* [Instructions to follow]:
Restate, exactly and without pictures, the lines from the start of the listing below through the line holding "E-mail: iza@iza.org".

-.-.-

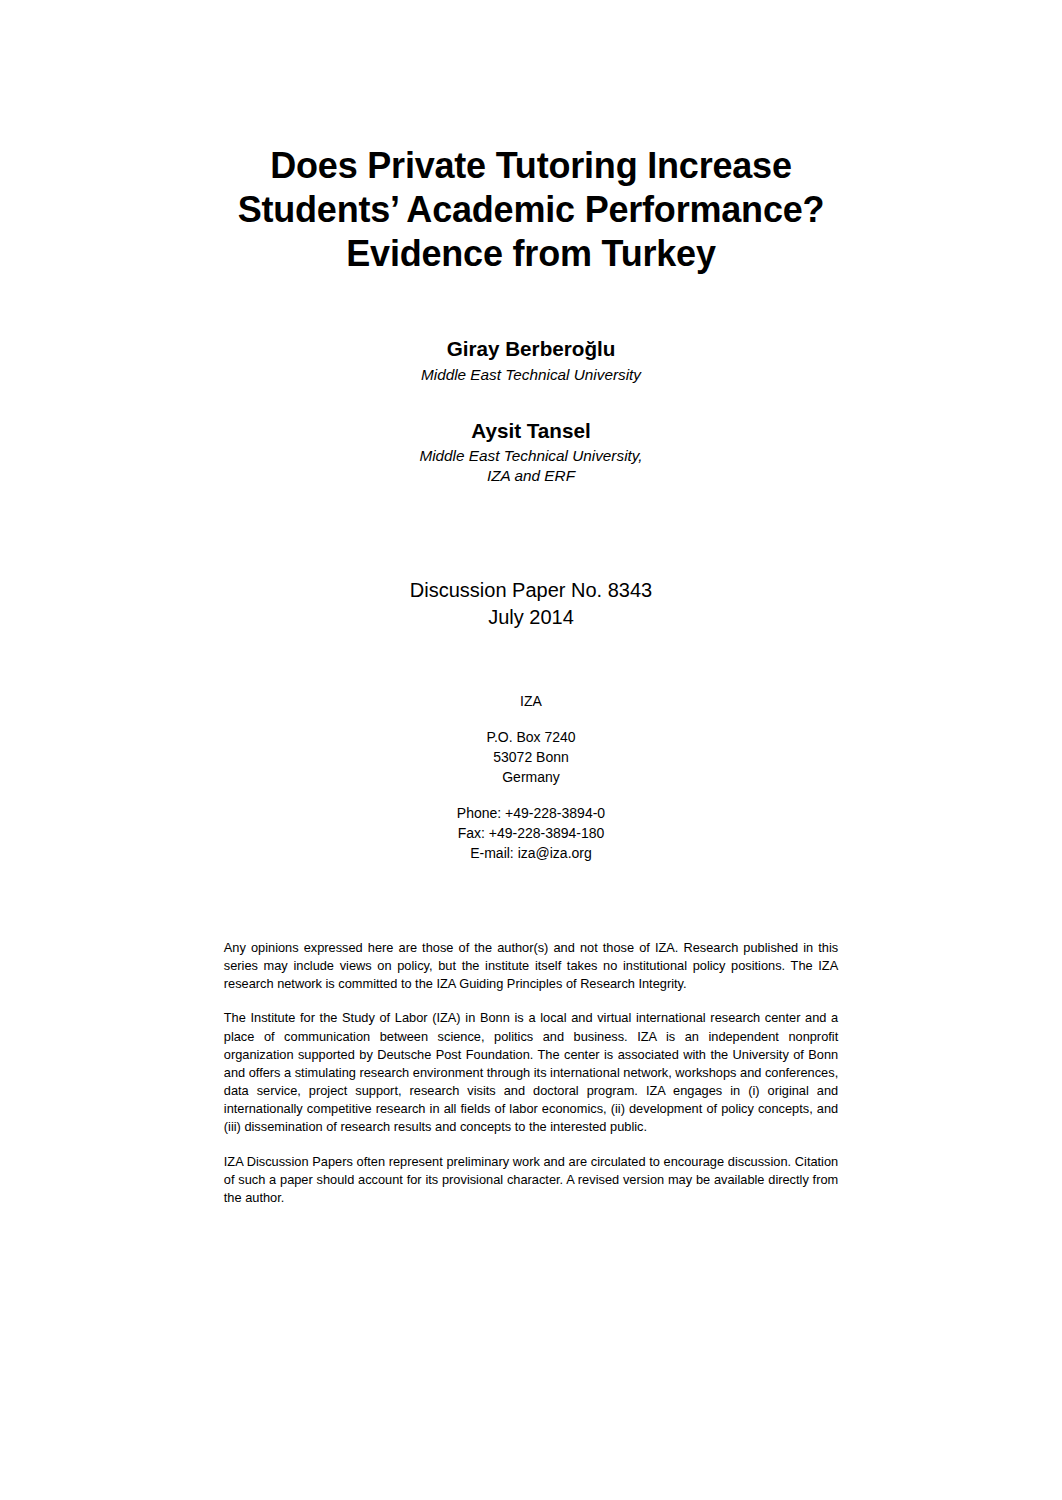Does Private Tutoring Increase
Students’ Academic Performance?
Evidence from Turkey
Giray Berberoğlu
Middle East Technical University
Aysit Tansel
Middle East Technical University,
IZA and ERF
Discussion Paper No. 8343
July 2014
IZA
P.O. Box 7240
53072 Bonn
Germany
Phone: +49-228-3894-0
Fax: +49-228-3894-180
E-mail: iza@iza.org
Any opinions expressed here are those of the author(s) and not those of IZA. Research published in this series may include views on policy, but the institute itself takes no institutional policy positions. The IZA research network is committed to the IZA Guiding Principles of Research Integrity.
The Institute for the Study of Labor (IZA) in Bonn is a local and virtual international research center and a place of communication between science, politics and business. IZA is an independent nonprofit organization supported by Deutsche Post Foundation. The center is associated with the University of Bonn and offers a stimulating research environment through its international network, workshops and conferences, data service, project support, research visits and doctoral program. IZA engages in (i) original and internationally competitive research in all fields of labor economics, (ii) development of policy concepts, and (iii) dissemination of research results and concepts to the interested public.
IZA Discussion Papers often represent preliminary work and are circulated to encourage discussion. Citation of such a paper should account for its provisional character. A revised version may be available directly from the author.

-.-.-

* [Solution]:
Does Private Tutoring Increase
Students’ Academic Performance?
Evidence from Turkey
Giray Berberoğlu
Middle East Technical University
Aysit Tansel
Middle East Technical University,
IZA and ERF
Discussion Paper No. 8343
July 2014
IZA
P.O. Box 7240
53072 Bonn
Germany
Phone: +49-228-3894-0
Fax: +49-228-3894-180
E-mail: iza@iza.org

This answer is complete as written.